Giles Gordon, global brand director, John Frieda haircare
"I’ve never used crowdsourcing but I’m keeping a close eye on it and, although there isn’t much appetite for it in the UK at the moment, it may only be a matter of time.
"Clients are both enthusiastic and apprehensive about crowdsourcing creativity, with many wanting to see more big operators embracing it before they do so. And, for some sectors, particularly healthcare and pharmaceuticals, crowdsourcing just wouldn’t be credible.
"However, crowdsourcing is very relevant to millennial consumers who are happy to make their views known. But brands that use it must be prepared to listen to things they may not necessarily want to hear."

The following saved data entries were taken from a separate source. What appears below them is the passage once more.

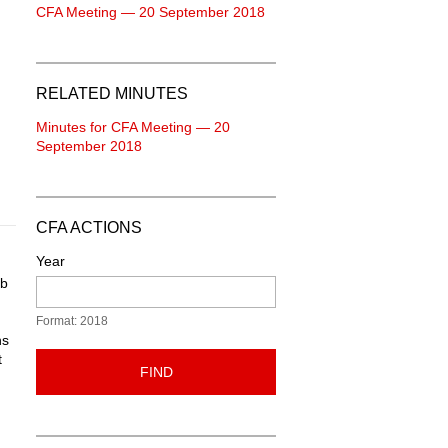
CFA Meeting — 20 September 2018
RELATED MINUTES
Minutes for CFA Meeting — 20
September 2018
CFA ACTIONS
Year
ab
Format: 2018
ns
t
FIND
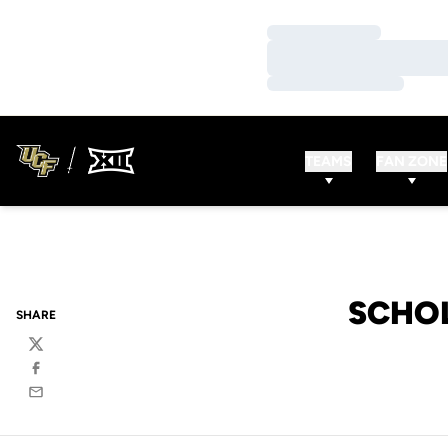
Loading…
Loading…
Loading…
TEAMS
FAN ZONE
SCHOL
SHARE
Twitter
Facebook
Email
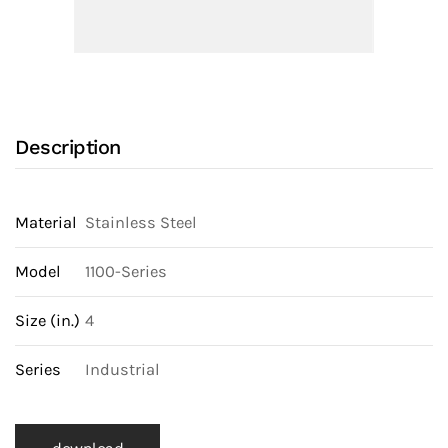
Valve
With
NPT
Ends,
Locking
Description
Lever
Handle
and
Material
Stainless Steel
316
SS
Model
1100-Series
Body
Size (in.)
4
quantity
Series
Industrial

Laura Jordan Bambach, creative partner, Mr President
"While agencies have traditionally been averse to crowdsourcing, some of our clients have shown an interest in it and, sometimes, we’ve suggested it if we thought it right for them.
"However, crowdsourcing is really just one more tool at our disposal. The fact is that you can see lots of good ideas in student books. But many of those ideas won’t necessary show understanding of a brand or have empathy with it.
"Advertisers also need long-term strategies and brand knowledge and creatives who can turn an idea into something that works. And that’s what they get from an agency."
Andy Nairn, founding partner, Lucky Generals
"Crowdsourcing might be useful for companies needing to create large amounts of content. An example might be a travel company wanting lots of pictures of holidaying young people. It’s much harder to provide the thinking that will make the strategic leap and the creative work that will deliver it. If it was easy, those in the crowd would be setting up their own agencies.
"Agencies understand business problems far better than anybody just picking up a brief online.
"I hope and believe crowdsourcing remains a fringe activity. Otherwise we will see companies believing volume to be more important than brand stewardship."